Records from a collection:
■ ■ ■

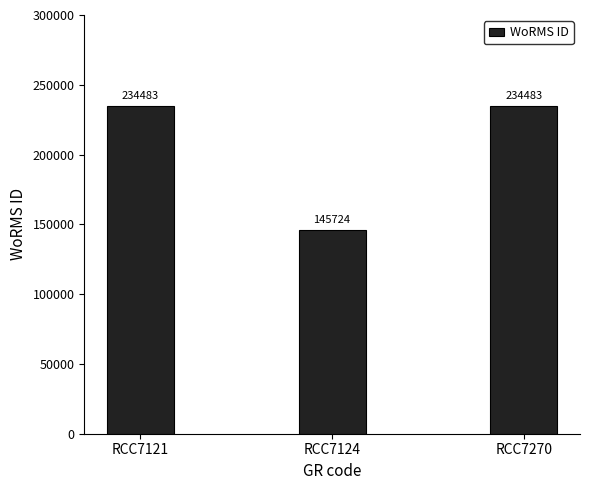

Is it true that the value at RCC7270 is 234483?

True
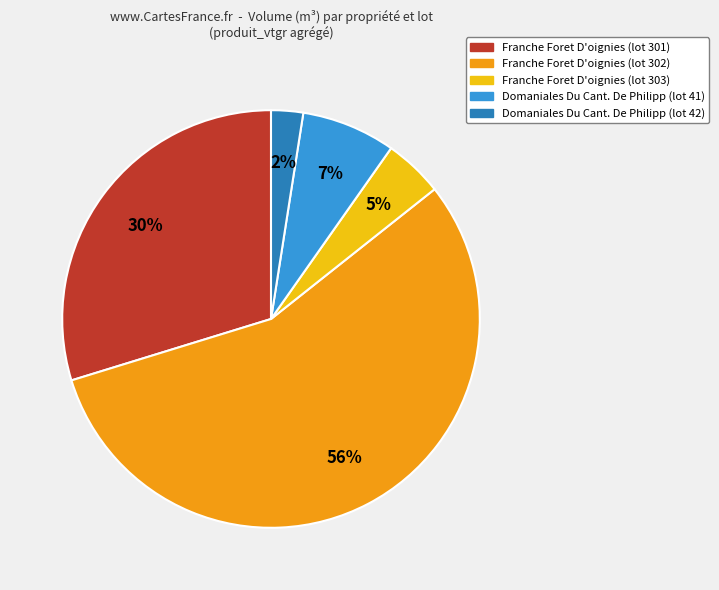

Is there a majority slice in this chart?

Yes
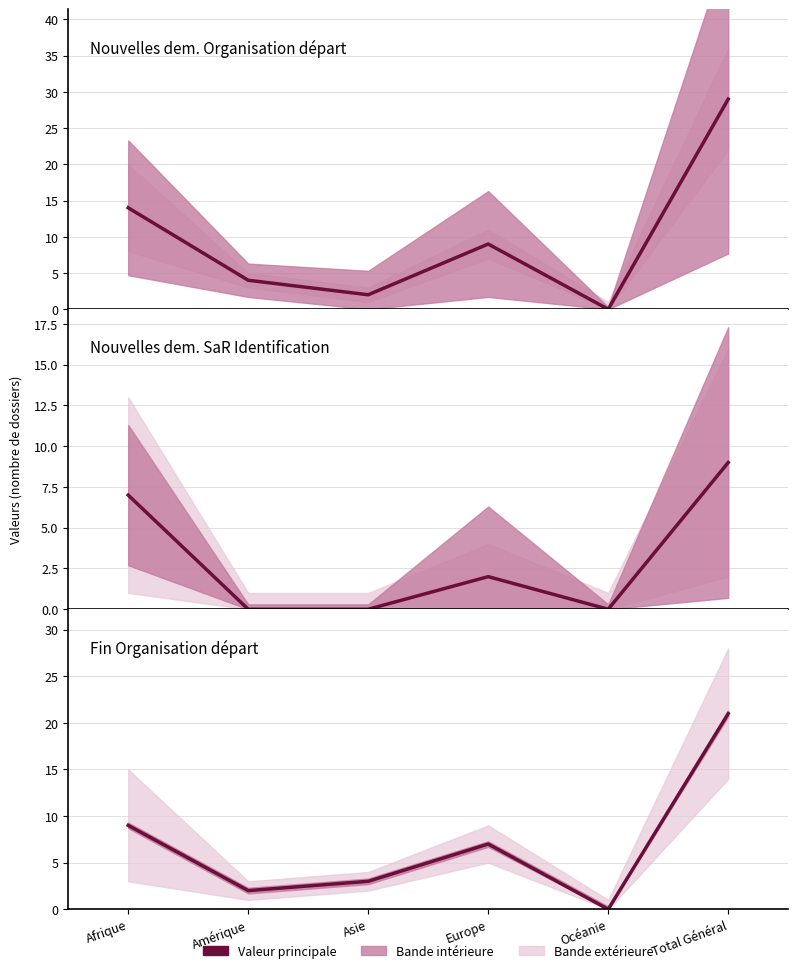

True or false: Nouvelles dem. SaR Identification has a value of 4 at Europe.

False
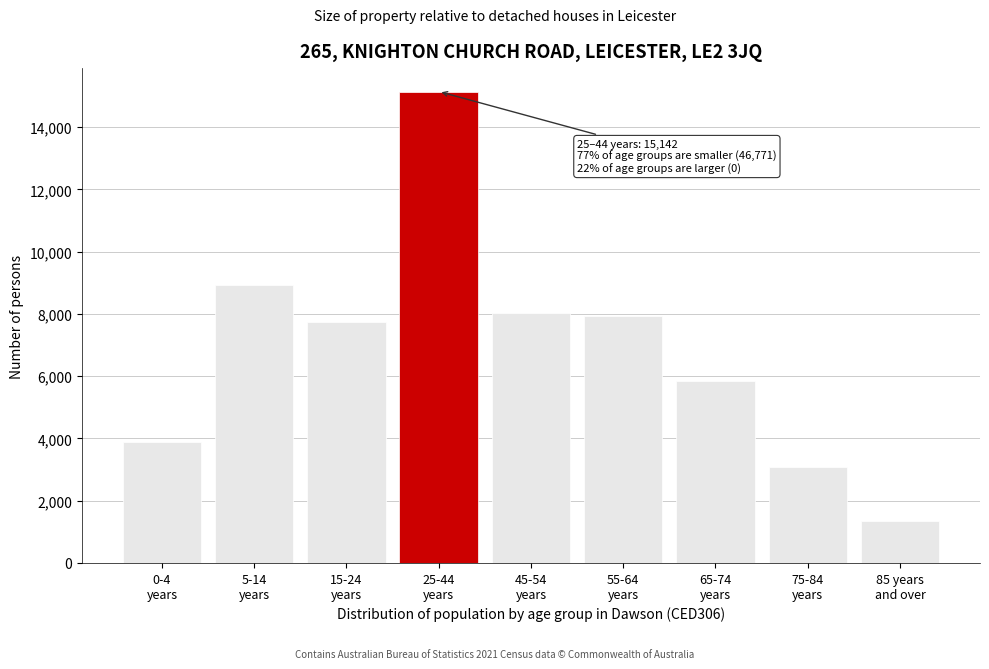

Reading right to left, what are all the values shown in this chart?

1333	3098	5829	7930	8029	15142	7743	8920	3889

■ ■ ■

TASK TO COMPLETE
Write out the listing above again with every "chart" switched to "graph" and nothing else altered, omitting the pictures.

SOLUTION FOR THIS PROBLEM
Is it true that the value at RCC7270 is 234483?

True

Is there a majority slice in this graph?

Yes

True or false: Nouvelles dem. SaR Identification has a value of 4 at Europe.

False

Reading right to left, what are all the values shown in this graph?

1333	3098	5829	7930	8029	15142	7743	8920	3889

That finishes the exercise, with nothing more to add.